Rikers Island Inmate Ill With Likely Swine Flu

Swine flu scare closes six schools this week

The swine flu outbreak spread from city schools to jails with the hospitalization of a Rikers Island inmate Saturday, prompting the jail to cancel weekend visits for some inmates and dole out hand sanitizers and surgical masks.
    
The city Department of Correction said that the flu hadn't spread to other prisoners in the 13,200-inmate system. But a correction officers' union head called for the city to close the jail where the inmate became ill and clean it just like the public schools shuttered in a flare-up of the virus.
    
"The entire facility needs to be decontaminated ... just like any other facility under the watch of the mayor,'' said Norman Seabrook, president of the Corrections' Officers Benevolent Association.
    
Six schools were closed this week after hundreds of students there became ill with suspected swine flu symptoms. Five confirmed cases were at an intermediate school in Queens, including an assistant principal who remained critically ill Saturday. A family member said Mitchell Wiener was improving slightly.
    
Health officials have said they would track other schools with high absence rates. A spokesman for the United Federation of Teachers, Ron Davis, said it received reports from 18 other schools of high student absences and had forwarded the information to the city health department.
    
The Rikers Island inmate -- whose name or reason for being in custody wasn't released -- was improving since his hospitalization on Wednesday and wasn't in serious condition, Correction Department spokesman Stephen Morello said.
    
The inmate entered the 2,600-inmate Anna M. Kross Center about a month ago and complained of cough and fever on Wednesday, he said.
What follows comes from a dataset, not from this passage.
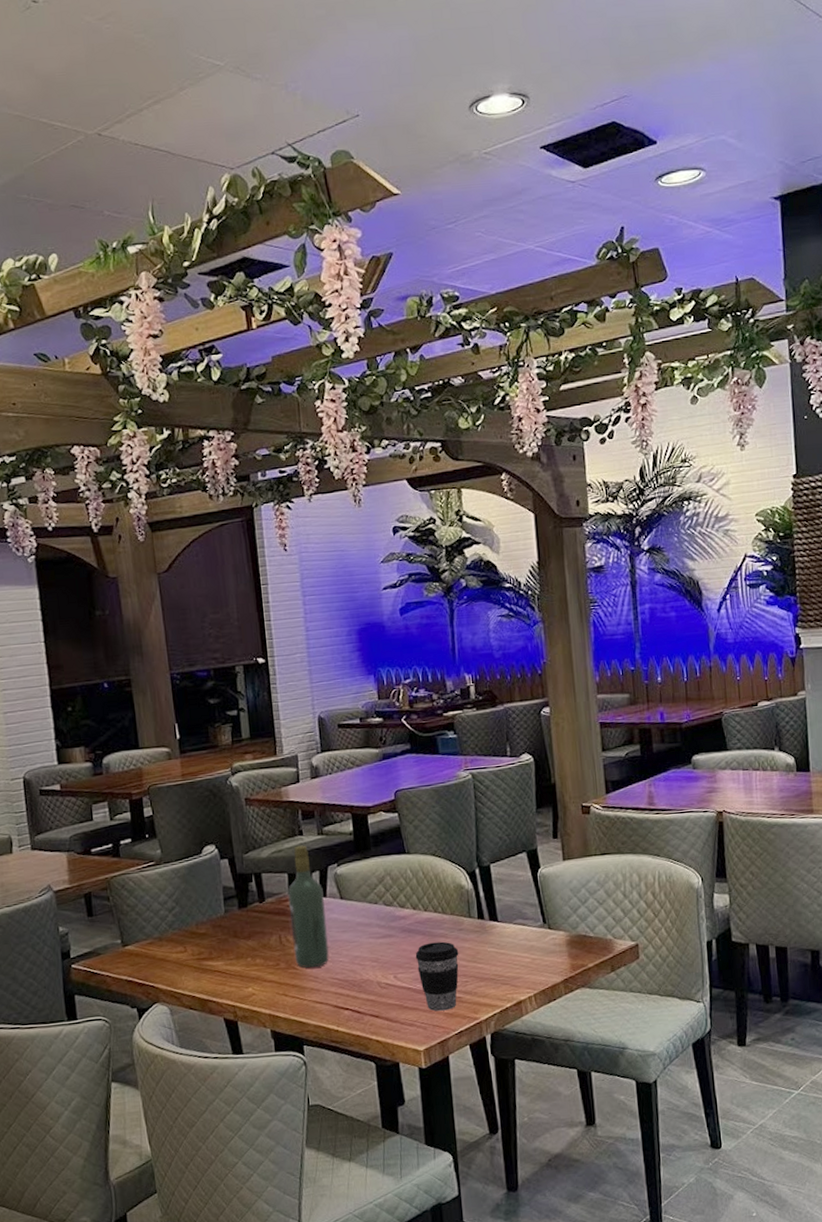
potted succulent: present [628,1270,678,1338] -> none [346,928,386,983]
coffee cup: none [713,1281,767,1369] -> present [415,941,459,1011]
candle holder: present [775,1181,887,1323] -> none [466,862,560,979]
He was transferred to Elmhurst Hospital in Queens and on Friday was diagnosed with a probable case of swine flu, Morello said.
    
Morello said the inmate only came into contact with about 70 other prisoners in two housing units at the center, all had been examined and none came down with the flu.
    
The jail canceled weekend visits for those inmates and advised any other inmates' family members who were feeling ill not to come, he said. Surgical masks were passed out to those inmates and officers on the two housing units; hand sanitizer was given to everyone in the jails, he said.
    
"We are acting with an abundance of caution,'' Morello said. "We continue to be on the lookout'' for new flu cases.
    
Seabrook said the inmate was in the general population who can obtain passes to go to the jail's barber shop, commissary, law library and recreation yards. He said the inmate could have passed the virus to hundreds of others.
    
"He's standing next to inmates, next to other officers. Those people then become infected,'' Seabrook said.
    
New York City's first outbreak of swine flu occurred about three weeks ago when over 1,000 teenagers at a Roman Catholic high school in Queens began falling ill following the return of several students from vacations in Mexico, where the outbreak began.